Bei der Schilderung des Geschehens und der Urteilsbegründung des Richters zeigten sich gestern beiden Angeklagten äußerlich sehr ruhig. Während der bullige Schillok eher gelangweilt reagierte, war Nolde offenbar doch überrascht über das hohe Strafmaß, das er im Anschluß als „nicht gerecht“ bezeichnete. Er sei unschuldig und hätte aus Notwehr gehandelt, weil sein Kumpel angegriffen worden sei. An einer Rangelei habe er sich überhaupt nicht beteiligt.

Daß Nolde bei einer früheren Vernehmung bereits ein Teilgeständnis abgelegt hatte – er gab unter anderem das Sprühen von Reizgas zu –, begründete er mit „psychischem Druck“ von seiten der Ermittlungsbeamten. Man habe ihm Worte in den Mund gelegt und letztlich zu einer „Falschaussage genötigt“.

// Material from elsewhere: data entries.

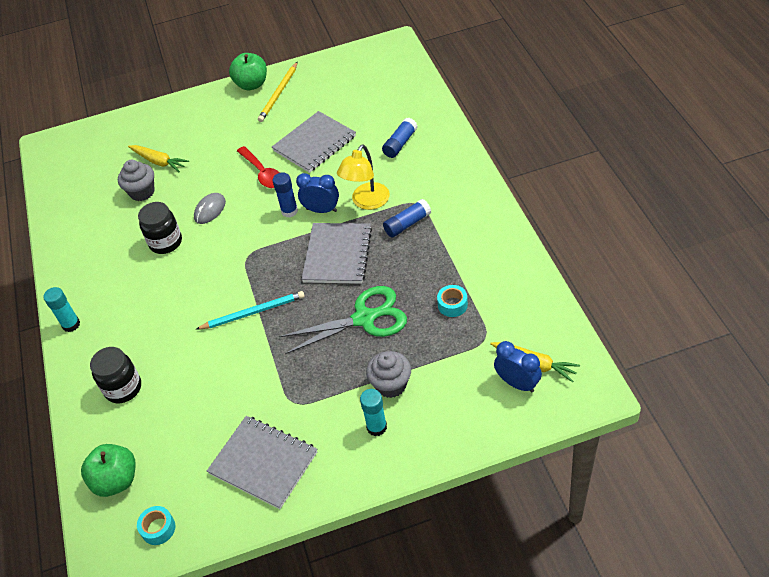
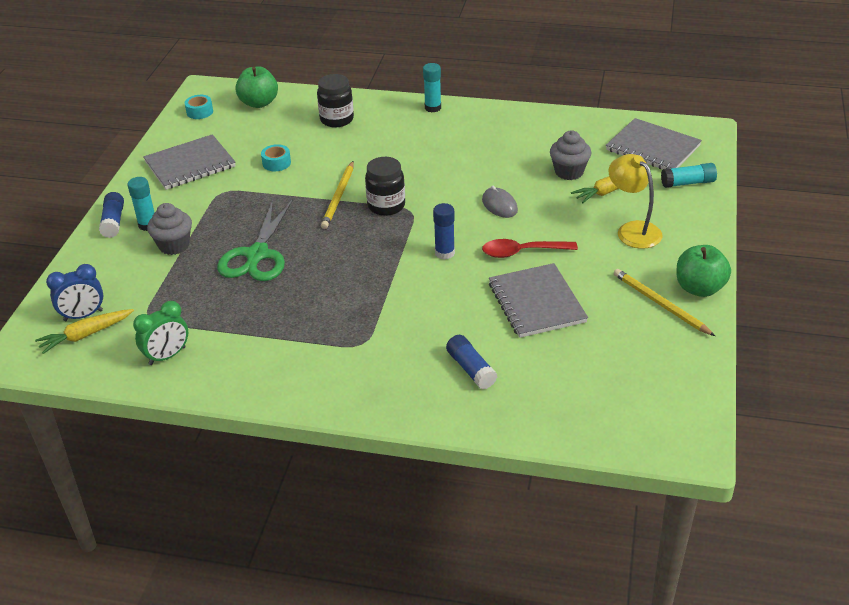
camera: 115 degrees right, 10 degrees down
(127, 128) = (688, 183): none -> turquoise glue stick
(166, 242) = (480, 171): black jar -> black jar (386, 206)
(253, 312) = (338, 197): turquoise pencil -> yellow pencil
(321, 210) = (423, 274): blue clock -> none
(337, 255) = (350, 264): grey notebook -> grey notebook (652, 148)
(367, 202) = (402, 308): yellow lamp -> yellow lamp (632, 230)
(407, 224) = (339, 325): blue glue stick -> blue glue stick (113, 222)
(452, 305) = (207, 313): turquoise tape -> turquoise tape (276, 163)
(512, 297) = (167, 356): none -> green clock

Dies mochte ihm der Richter jedoch nicht glauben, genausowenig wie die Erinnerungslücken, die beide Angeklagten über den Tathergang offenbarten. Zu der Einschätzung trug wohl bei, daß Nolde wegen Schlägereien bereits hinlänglich vorbestraft ist. Daß er sich insbesondere auf eine Nothilfesituation berief, mochte der Richter ohnehin nicht akzeptieren, da beide Streitparteien körperlich gleich stark gewesen seien. „Je schwerer der Tatvorwurf“, erkannte der Richter, „desto größer wurde offenbar der Filmriß bei beiden Angeklagten.“ Die hatten sich auch auf ihre absolute Trunkenheit berufen. Doch Schillok hatte bei seiner Verhaftung sogar erstaunlich geistesgegenwärtig die Polizisten darauf hingewiesen, doch bitte eine Alkoholkontrolle bei ihm vorzunehmen.

Trotz des festgestellten Alkoholwerts von 2,4 Promille sprach der Richter Lutz Schillok des Totschlags in zwei Fällen für schuldig. Zwar nicht aus politischen Motiven, sondern aus Verärgerung, aber mit direktem Tötungsvorsatz, wehalb er 14 Jahre Haft bekam. Der nicht in U-Haft sitzende Nolde erhielt die zweieinhalb Jahre wegen gefährlicher Körperverletzung.

Mit dem Straßmaß schloß sich die Kammer dem Plädoyer der Staatsanwältin an. Sie hatte für Schillok wegen Totschlags unter Alkoholeinfluß in zwei Fällen 14 Jahre gefordert und für Detlef Nolde zwei Jahre wegen gefährlicher Körperverletzung. Die drei Verteidiger plädierten auf Notwehr und forderten Freispruch für Nolde. Bei Schillok sahen sie im Höchstfall eine Körperverletzung mit Todesfolge als gegeben an. Sie forderten eine Strafe, die mit der siebenmonatigen Untersuchungshaft beglichen werden sollte.

Die als Nebenklägerin aufgetretene Mutter des getöteten Chris Danney sagte nach der Verhandlung, vor allem das Urteil für Nolde sei „zu milde“ ausgefallen. Schließlich habe er die Opfer erst kampfunfähig gemacht. Trotzdem spüre sie keinen Haß, sondern mehr „Enttäuschung“, daß das Gesetz bei Vergehen im Alkoholrausch scheinbar geringere Strafen vorsehe: „Das wissen doch viele Täter im voraus.“ Ob der Fall für sie als Nebenklägerin juristisch erledigt ist, bleibt abzuwarten. Im Gerichtssaal dachte Detlef Nolde jedenfalls schon mal laut über eine Revision des Urteils nach.